→ **To do**: The entries follow. Copy every line in which "figlio" appears.

━━━━━━

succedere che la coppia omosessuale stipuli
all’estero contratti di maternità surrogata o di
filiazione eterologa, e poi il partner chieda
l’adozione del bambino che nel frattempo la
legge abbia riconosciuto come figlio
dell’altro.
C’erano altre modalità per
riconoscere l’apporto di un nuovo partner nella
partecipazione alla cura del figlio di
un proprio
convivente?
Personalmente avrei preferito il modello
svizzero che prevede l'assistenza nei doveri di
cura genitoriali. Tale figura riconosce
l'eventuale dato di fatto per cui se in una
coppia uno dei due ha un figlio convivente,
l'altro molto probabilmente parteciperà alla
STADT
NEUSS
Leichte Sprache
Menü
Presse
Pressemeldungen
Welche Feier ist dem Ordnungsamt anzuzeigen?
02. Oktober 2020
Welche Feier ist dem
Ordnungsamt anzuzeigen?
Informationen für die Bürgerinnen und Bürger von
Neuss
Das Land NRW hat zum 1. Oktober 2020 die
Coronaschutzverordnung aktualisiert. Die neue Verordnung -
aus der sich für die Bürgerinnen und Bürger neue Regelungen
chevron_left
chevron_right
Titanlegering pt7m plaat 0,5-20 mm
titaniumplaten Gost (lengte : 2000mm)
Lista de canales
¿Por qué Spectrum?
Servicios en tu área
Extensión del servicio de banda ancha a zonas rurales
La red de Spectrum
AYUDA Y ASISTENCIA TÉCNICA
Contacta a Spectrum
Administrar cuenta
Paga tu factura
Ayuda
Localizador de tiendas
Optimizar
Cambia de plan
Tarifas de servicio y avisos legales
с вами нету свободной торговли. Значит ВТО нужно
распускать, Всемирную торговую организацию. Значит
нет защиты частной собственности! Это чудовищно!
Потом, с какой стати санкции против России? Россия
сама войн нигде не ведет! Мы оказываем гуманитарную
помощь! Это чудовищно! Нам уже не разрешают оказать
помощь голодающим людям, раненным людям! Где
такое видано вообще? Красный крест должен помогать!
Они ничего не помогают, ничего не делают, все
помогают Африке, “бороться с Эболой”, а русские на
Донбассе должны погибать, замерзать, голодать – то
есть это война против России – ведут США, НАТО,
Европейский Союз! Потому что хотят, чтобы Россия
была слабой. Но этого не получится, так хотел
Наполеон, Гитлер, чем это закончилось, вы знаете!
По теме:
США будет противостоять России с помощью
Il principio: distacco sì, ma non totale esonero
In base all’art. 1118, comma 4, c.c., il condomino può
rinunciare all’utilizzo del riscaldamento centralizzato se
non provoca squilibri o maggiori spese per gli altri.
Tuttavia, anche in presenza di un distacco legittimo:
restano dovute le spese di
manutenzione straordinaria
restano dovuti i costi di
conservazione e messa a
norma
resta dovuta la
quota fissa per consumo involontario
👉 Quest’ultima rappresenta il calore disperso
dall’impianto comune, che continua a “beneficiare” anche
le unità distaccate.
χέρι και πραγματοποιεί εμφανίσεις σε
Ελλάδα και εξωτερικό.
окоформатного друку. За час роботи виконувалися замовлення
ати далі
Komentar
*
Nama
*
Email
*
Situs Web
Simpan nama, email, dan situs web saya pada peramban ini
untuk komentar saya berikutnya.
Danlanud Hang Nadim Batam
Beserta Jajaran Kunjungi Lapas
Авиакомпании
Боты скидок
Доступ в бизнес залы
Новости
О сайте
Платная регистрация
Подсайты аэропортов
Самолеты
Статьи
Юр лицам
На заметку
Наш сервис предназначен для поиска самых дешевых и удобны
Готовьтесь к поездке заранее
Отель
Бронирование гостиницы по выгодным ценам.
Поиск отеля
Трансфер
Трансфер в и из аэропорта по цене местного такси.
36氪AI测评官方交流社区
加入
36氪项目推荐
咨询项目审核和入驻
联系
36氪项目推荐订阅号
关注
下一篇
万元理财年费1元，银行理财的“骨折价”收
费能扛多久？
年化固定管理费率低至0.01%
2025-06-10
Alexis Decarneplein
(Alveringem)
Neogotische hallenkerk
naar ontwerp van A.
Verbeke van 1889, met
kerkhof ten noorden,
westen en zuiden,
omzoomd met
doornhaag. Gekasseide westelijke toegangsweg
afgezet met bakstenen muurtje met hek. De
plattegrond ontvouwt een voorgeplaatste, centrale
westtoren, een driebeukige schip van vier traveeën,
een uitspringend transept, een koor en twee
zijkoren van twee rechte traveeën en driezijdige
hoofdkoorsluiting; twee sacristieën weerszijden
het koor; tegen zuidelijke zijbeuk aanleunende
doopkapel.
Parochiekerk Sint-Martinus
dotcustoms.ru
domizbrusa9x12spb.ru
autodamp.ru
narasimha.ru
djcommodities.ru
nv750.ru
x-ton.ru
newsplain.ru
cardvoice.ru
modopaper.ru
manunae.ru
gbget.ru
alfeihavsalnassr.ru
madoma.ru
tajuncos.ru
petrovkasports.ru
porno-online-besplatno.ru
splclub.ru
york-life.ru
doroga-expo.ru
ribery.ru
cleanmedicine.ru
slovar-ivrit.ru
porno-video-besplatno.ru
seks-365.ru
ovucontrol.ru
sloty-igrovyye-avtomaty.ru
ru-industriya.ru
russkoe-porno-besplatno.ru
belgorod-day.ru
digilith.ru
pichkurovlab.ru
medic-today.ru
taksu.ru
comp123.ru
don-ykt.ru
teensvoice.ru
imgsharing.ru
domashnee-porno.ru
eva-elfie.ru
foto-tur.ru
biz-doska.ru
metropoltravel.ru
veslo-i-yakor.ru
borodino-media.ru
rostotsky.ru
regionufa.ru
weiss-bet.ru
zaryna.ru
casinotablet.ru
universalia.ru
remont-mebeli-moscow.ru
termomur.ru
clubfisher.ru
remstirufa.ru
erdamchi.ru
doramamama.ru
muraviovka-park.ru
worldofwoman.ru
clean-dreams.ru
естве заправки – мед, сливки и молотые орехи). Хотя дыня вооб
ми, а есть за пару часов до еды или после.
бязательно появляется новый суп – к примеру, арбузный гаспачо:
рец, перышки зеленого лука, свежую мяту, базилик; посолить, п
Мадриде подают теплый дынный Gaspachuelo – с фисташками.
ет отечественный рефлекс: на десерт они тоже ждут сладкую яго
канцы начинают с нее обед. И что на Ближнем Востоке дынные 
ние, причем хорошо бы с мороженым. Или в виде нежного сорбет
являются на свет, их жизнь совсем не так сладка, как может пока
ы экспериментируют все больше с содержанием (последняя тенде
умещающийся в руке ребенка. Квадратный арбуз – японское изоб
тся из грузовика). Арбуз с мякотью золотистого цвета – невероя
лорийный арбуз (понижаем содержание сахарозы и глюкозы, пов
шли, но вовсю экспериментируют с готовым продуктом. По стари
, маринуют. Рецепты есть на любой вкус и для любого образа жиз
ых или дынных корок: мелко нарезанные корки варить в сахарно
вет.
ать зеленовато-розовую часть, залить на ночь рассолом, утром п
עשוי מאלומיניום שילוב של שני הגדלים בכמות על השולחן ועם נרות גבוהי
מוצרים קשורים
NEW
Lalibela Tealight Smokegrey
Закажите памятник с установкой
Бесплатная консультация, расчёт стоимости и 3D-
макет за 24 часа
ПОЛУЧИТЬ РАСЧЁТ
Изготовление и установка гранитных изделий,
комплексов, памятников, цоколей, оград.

━━━━━━

→ **Response for this exercise**:
legge abbia riconosciuto come figlio
partecipazione alla cura del figlio di
coppia uno dei due ha un figlio convivente,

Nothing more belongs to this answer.